The right to exercise peremptory challenges in state court is determined by state law. This Court has "long recognized" that "peremptory challenges are not of federal constitutional dimension." United States v. Martinez-Salazar, 528 U. S. 304, 311 (2000). States may withhold peremptory challenges "altogether without impairing the constitutional guarantee of an impartial jury and a fair trial." Georgia v. McCollum, 505 U. S. 42, 57 (1992). Just as state law controls the existence and exercise of peremptory challenges, so state law determines the consequences of an erroneous denial of such a challenge. Accordingly,we have no cause to disturb the Illinois Supreme Court's determination that, in the circumstances Rivera's case presents, the trial court's error did not warrant reversal of his conviction.

Justice Ginsburg wrote the opinion for a unanimous court.
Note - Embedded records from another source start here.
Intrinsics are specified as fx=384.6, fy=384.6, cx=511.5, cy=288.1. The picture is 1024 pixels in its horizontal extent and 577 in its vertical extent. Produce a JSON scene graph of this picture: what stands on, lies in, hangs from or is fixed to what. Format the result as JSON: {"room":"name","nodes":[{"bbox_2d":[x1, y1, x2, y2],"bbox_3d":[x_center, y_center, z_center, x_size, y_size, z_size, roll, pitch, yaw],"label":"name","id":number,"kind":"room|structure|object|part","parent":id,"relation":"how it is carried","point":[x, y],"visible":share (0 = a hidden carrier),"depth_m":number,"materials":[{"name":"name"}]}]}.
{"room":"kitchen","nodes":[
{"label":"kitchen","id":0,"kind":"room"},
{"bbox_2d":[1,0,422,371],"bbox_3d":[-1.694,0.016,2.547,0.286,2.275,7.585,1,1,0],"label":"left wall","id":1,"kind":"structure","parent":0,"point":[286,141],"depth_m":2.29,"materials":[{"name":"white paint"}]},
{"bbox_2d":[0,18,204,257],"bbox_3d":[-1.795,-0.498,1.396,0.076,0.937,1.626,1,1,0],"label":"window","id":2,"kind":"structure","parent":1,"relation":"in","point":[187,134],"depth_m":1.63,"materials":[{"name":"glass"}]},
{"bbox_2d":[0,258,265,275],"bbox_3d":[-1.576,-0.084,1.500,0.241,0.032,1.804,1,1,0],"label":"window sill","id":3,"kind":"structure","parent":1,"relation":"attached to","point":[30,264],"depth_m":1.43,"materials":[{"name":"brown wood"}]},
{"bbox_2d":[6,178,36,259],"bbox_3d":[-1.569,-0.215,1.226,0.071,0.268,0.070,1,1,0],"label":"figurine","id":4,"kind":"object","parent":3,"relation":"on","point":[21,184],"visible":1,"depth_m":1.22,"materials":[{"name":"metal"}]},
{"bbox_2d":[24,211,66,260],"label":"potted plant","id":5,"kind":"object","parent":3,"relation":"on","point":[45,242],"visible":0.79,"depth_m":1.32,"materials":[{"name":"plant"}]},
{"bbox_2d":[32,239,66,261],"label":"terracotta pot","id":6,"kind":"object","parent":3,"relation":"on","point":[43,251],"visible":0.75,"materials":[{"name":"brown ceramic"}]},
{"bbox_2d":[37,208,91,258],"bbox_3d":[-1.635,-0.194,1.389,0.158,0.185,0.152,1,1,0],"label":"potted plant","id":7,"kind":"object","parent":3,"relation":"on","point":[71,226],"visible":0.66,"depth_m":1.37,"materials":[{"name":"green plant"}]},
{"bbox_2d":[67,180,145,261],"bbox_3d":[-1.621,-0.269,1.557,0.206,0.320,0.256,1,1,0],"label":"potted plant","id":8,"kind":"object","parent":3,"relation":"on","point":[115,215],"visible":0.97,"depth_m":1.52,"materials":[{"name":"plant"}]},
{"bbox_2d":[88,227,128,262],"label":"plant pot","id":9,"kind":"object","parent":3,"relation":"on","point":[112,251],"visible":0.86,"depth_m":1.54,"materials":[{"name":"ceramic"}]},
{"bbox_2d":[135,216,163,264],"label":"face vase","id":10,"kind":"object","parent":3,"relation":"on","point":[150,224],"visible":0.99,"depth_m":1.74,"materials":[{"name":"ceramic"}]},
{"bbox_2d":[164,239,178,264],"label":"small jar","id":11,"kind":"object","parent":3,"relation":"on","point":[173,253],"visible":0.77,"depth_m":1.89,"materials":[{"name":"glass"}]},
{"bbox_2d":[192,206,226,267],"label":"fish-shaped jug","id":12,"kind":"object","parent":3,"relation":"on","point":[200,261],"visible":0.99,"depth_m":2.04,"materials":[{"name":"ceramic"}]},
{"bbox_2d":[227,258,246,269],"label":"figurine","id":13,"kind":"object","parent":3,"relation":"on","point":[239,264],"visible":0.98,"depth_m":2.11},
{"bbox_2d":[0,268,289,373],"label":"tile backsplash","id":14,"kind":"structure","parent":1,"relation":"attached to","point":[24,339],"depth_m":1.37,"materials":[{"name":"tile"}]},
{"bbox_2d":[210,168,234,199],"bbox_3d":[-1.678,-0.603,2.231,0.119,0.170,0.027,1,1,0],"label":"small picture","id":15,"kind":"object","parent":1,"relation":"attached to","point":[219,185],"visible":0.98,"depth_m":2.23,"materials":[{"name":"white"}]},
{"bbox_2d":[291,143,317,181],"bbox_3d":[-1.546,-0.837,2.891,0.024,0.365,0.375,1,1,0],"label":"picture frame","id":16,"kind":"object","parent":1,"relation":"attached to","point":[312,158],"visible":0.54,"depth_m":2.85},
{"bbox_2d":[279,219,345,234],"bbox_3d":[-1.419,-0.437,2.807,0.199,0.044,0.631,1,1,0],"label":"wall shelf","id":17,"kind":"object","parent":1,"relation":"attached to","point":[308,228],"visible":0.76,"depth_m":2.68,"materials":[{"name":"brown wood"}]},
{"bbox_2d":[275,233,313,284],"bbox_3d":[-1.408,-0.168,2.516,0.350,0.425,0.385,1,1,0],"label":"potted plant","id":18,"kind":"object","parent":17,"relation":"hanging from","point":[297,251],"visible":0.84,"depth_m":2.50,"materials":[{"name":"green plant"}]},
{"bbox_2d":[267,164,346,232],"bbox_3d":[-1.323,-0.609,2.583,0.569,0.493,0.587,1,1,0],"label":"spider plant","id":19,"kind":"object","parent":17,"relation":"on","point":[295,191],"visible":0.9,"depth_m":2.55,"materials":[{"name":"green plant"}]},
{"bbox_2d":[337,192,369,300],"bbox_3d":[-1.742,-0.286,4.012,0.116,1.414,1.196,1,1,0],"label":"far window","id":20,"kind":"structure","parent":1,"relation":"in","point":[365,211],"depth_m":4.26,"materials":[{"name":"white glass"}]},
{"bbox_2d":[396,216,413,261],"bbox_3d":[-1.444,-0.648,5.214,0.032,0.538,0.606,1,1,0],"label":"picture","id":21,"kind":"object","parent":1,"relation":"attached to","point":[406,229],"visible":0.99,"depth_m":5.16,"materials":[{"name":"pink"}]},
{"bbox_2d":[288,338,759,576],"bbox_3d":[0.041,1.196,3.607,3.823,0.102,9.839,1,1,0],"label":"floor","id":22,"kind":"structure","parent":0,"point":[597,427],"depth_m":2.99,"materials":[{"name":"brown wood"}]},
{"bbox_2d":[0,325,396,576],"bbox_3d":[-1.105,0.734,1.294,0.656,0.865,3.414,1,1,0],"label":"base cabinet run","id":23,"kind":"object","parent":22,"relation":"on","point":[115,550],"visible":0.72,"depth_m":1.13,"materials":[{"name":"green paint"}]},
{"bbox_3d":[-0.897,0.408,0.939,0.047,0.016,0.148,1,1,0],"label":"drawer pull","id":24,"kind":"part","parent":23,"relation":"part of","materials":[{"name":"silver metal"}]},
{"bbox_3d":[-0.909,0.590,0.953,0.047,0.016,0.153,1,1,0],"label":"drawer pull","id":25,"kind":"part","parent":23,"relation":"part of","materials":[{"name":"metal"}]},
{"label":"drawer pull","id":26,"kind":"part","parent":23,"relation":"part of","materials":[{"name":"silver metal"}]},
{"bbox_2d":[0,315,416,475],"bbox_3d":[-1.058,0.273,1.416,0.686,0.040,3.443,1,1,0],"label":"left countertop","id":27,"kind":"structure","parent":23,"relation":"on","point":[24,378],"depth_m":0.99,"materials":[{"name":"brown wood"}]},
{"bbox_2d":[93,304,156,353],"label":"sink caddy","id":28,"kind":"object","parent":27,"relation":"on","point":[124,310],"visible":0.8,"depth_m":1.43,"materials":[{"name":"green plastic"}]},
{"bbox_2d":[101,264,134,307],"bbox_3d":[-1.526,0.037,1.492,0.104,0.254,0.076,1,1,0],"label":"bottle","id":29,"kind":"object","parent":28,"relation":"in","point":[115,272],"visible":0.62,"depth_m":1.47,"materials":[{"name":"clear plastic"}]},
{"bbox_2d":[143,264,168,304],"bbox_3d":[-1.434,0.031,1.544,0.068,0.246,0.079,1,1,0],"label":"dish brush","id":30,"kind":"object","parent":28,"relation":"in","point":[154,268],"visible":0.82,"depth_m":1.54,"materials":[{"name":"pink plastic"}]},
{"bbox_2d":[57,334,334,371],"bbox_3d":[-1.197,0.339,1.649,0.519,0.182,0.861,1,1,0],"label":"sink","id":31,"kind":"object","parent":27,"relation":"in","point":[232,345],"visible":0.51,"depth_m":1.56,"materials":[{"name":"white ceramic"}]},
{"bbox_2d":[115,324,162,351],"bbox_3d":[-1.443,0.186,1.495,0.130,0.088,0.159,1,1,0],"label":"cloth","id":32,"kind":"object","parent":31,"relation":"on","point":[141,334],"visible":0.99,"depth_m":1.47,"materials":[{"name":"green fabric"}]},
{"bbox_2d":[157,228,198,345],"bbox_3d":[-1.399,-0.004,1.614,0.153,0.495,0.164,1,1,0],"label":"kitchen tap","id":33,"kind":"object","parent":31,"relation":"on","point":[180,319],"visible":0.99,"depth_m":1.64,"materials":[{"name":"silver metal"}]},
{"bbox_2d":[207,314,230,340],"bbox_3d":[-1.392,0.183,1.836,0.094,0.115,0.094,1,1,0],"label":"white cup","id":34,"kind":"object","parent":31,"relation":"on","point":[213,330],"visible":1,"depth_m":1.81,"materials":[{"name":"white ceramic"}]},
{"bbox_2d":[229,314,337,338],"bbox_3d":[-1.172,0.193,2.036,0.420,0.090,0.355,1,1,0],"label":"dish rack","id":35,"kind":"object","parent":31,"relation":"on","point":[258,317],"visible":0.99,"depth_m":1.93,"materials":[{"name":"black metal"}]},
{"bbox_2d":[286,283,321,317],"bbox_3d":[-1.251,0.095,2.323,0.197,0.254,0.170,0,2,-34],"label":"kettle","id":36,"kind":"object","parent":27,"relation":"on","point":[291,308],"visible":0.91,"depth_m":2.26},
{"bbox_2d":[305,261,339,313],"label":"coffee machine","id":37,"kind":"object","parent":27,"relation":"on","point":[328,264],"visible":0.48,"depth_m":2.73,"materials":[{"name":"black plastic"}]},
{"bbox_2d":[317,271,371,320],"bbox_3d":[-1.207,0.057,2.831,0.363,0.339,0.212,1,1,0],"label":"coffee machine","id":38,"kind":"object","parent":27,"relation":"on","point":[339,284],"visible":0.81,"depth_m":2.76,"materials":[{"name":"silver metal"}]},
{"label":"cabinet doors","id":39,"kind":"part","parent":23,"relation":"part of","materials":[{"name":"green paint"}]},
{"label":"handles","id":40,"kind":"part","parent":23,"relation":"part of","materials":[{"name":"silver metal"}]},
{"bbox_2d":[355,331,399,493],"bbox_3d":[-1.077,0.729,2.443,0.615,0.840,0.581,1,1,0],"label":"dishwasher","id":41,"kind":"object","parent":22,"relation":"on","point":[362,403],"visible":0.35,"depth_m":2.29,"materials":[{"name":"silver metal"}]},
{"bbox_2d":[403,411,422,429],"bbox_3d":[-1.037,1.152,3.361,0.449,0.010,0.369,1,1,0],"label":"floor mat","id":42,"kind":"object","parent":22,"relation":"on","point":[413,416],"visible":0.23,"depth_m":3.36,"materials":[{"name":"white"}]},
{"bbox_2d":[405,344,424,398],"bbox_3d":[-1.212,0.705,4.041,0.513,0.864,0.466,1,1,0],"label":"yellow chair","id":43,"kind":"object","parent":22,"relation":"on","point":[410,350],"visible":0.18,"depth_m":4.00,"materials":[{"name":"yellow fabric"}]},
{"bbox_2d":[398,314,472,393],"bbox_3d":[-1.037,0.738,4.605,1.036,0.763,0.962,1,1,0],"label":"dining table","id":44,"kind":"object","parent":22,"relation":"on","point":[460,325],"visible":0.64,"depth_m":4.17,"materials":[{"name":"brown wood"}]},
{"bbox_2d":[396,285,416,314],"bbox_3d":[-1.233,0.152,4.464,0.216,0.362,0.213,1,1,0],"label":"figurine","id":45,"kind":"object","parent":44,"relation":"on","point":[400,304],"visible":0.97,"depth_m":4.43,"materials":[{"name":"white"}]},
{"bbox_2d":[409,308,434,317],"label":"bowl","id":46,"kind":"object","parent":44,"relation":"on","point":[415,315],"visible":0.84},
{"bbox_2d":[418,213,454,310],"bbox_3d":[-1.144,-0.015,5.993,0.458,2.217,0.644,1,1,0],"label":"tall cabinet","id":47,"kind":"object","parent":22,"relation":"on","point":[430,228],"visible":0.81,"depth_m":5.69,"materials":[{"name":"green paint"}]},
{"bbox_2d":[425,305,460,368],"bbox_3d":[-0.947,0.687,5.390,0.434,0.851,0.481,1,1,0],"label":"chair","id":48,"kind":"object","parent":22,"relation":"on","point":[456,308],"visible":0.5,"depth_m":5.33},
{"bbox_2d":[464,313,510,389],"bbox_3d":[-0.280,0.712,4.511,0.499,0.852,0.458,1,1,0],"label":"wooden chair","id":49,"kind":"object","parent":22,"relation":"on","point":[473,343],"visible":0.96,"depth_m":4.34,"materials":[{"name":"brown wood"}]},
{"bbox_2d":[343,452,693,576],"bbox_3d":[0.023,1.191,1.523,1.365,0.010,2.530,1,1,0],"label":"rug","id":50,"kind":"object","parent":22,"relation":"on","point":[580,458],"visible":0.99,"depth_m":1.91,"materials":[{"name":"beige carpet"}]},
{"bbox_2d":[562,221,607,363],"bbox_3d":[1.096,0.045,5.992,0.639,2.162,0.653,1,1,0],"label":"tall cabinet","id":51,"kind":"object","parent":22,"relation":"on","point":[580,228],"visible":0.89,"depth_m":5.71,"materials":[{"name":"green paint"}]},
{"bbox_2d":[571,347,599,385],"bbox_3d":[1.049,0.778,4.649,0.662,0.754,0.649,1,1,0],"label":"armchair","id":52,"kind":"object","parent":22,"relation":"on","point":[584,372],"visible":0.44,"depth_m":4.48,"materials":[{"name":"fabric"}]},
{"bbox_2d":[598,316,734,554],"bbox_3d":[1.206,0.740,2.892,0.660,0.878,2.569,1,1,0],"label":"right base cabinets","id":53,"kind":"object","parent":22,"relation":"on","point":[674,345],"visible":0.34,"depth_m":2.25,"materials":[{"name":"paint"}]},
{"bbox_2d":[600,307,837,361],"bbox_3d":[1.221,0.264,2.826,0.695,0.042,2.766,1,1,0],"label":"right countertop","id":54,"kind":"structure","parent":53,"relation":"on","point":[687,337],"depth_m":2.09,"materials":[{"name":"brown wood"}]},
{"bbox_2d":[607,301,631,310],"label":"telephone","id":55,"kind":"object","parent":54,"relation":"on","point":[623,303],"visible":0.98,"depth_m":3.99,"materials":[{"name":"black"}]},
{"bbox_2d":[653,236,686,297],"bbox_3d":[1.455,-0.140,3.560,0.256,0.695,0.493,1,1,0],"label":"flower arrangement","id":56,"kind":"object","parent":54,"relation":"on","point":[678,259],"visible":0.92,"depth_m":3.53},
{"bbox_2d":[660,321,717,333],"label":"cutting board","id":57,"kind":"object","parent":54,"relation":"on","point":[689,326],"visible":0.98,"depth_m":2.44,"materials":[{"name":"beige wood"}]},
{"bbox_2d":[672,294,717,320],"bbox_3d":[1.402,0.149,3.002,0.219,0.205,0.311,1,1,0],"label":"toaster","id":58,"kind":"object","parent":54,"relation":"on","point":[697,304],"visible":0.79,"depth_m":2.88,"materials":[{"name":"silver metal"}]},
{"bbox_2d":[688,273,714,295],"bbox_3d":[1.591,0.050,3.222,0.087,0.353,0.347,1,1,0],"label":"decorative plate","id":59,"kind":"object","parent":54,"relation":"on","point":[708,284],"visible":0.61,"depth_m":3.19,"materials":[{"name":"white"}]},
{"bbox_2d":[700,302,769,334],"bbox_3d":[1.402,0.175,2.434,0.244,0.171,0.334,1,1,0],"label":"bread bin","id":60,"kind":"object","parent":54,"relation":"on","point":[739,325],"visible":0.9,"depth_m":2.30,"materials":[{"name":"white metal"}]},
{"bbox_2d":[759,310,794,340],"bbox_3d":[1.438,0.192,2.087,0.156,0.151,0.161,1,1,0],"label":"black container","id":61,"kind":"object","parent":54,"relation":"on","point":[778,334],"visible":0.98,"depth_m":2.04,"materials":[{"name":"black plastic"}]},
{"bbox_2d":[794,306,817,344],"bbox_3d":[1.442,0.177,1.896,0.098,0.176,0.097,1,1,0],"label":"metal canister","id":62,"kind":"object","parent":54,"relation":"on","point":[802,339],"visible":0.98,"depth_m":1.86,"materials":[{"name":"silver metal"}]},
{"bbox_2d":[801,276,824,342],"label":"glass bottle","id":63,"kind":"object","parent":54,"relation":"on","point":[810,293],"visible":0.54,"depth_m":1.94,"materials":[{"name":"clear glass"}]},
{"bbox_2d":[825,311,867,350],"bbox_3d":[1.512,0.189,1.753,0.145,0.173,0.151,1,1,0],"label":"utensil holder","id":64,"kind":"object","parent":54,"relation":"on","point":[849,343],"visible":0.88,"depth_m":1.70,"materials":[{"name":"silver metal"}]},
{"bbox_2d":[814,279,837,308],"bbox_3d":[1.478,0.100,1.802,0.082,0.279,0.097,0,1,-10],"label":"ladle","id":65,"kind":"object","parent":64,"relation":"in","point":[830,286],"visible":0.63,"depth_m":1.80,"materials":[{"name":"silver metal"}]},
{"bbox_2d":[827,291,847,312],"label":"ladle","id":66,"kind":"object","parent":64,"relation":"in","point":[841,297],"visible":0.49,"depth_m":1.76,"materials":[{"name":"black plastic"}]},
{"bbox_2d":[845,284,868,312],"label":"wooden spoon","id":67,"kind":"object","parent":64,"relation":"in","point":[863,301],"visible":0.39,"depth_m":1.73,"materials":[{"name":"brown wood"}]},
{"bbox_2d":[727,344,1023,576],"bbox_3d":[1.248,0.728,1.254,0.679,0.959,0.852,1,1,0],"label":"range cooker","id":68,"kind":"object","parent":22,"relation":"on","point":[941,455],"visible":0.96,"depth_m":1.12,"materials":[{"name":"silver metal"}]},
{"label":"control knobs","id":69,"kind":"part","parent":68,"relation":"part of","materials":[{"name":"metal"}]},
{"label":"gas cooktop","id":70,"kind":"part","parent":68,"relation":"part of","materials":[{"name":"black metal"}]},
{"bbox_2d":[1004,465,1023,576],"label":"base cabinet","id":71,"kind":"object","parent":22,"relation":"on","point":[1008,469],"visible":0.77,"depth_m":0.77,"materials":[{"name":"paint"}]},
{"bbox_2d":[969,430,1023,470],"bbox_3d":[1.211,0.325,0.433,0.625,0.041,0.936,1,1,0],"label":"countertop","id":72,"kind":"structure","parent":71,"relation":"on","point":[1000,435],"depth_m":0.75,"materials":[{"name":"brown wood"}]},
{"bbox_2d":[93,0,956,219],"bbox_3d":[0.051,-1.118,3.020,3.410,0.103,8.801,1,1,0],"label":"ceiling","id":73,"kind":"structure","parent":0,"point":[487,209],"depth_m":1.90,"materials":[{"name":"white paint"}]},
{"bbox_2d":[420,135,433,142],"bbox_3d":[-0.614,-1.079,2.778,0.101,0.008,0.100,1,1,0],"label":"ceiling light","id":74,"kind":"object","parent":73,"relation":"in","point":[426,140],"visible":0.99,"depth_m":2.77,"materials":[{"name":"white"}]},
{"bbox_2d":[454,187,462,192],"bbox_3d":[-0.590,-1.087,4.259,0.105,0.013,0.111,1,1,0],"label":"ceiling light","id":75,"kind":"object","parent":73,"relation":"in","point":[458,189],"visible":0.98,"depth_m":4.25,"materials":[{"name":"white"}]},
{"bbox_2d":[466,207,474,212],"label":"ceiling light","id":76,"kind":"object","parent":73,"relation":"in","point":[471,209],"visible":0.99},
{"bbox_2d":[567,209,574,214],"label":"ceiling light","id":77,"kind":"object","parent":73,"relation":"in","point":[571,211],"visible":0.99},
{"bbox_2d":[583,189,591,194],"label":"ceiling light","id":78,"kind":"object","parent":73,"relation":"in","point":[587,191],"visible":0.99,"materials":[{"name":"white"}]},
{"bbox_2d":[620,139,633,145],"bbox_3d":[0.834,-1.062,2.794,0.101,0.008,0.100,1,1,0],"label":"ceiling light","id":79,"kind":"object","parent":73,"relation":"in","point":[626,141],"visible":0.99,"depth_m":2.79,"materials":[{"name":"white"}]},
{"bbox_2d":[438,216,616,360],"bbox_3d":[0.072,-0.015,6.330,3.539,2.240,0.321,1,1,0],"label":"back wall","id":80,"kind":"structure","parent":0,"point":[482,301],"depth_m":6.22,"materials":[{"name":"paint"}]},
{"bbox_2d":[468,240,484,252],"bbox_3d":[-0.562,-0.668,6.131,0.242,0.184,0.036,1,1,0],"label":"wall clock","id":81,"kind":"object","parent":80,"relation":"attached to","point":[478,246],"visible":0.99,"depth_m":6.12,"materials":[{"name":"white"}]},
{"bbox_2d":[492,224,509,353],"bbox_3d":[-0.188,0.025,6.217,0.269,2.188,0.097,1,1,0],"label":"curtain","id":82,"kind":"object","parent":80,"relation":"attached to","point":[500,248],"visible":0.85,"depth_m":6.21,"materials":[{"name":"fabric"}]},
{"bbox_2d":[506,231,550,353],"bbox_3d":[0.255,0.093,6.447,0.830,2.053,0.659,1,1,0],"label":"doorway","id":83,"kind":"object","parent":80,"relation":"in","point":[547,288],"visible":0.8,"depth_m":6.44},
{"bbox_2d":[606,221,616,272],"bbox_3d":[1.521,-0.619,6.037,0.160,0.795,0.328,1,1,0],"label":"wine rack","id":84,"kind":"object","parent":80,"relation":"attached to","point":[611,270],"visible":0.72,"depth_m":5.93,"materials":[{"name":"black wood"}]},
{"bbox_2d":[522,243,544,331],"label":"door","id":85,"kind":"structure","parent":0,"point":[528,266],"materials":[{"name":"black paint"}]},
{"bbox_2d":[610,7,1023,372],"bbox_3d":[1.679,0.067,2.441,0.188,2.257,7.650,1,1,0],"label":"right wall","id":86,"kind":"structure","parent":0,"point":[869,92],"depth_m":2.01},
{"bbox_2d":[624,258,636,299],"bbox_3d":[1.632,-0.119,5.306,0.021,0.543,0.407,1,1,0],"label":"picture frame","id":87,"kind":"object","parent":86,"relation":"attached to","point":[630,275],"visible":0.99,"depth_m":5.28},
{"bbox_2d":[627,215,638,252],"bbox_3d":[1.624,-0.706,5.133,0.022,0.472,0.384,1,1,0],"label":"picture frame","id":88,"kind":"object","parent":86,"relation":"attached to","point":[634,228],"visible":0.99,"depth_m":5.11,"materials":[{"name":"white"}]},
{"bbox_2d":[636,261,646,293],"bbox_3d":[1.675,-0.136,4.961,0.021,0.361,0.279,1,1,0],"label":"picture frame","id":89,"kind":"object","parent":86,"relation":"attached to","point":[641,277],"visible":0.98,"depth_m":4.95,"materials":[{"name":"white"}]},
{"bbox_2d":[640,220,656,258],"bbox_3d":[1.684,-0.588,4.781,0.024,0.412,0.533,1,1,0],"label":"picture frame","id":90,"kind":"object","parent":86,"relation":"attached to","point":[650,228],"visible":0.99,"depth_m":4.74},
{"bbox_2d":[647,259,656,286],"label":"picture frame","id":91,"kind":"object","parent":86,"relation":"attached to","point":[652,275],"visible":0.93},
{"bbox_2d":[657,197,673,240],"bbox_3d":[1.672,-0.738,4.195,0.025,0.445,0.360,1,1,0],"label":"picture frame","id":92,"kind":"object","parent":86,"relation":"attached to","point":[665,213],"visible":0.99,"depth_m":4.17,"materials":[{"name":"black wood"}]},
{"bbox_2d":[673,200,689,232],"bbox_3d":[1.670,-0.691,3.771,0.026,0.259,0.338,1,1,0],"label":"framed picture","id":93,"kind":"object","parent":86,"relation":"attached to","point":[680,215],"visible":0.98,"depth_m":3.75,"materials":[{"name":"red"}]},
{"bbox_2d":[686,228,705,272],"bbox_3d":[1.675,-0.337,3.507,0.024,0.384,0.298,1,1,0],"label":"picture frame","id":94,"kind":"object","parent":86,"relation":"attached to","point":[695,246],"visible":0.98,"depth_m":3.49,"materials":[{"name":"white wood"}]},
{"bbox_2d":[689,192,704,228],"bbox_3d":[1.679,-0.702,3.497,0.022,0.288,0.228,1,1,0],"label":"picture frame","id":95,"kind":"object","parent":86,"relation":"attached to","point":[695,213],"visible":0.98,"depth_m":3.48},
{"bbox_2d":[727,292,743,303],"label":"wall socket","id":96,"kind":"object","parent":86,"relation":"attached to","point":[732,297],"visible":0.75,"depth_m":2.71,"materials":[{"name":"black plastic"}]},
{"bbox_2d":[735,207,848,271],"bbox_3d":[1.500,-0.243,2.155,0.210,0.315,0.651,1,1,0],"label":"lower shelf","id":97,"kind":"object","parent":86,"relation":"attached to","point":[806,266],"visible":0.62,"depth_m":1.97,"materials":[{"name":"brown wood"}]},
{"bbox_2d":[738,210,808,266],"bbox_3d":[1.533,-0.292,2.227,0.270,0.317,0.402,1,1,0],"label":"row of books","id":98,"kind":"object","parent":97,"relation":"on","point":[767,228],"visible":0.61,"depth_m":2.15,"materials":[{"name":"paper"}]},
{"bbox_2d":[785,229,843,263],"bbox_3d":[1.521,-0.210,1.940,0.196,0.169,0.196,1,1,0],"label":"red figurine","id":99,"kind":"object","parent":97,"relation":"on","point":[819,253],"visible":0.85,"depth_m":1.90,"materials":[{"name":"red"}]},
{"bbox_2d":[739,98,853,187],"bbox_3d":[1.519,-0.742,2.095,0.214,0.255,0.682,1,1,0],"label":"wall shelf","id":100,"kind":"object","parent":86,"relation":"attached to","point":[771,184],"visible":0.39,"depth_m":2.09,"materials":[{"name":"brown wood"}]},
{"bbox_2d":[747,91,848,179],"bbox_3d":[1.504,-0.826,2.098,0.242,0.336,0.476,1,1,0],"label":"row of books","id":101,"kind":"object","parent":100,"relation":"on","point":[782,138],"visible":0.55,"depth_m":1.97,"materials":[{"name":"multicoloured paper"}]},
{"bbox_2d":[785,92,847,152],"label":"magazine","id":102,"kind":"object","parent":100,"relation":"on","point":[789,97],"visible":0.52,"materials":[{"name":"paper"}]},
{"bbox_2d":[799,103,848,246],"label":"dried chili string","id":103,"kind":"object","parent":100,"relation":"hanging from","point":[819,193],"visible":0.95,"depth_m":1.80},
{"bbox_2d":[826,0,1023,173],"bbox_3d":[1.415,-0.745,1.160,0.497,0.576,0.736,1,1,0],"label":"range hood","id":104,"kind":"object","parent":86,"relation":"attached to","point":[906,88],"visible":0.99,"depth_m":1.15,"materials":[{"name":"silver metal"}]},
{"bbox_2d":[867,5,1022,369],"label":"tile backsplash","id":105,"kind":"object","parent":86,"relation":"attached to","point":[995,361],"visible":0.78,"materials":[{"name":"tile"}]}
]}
Her opinion goes on to reject the perennial attempt to transform an error of state law into a violation of the Due Process Clause of the Fourteenth Amendment.
Because peremptory challenges are within the States' province to grant or withhold, the mistaken denial of a state-provided peremptory challenge does not, without more, violate the Federal Constitution. "[A] mere error of state law," we have noted, "is not a denial of due process." Engle v. Isaac, 456 U. S. 107, 121, n. 21 (1982) (internal quotation marks omitted). See also Estelle v. McGuire, 502 U. S. 62, 67, 72-73 (1991). The Due Process Clause, our decisions instruct, safeguards not the meticulous observance of state procedural prescriptions, but "the fundamental elements of fairness in a criminal trial." Spencer v. Texas, 385 U. S. 554, 563-564 (1967).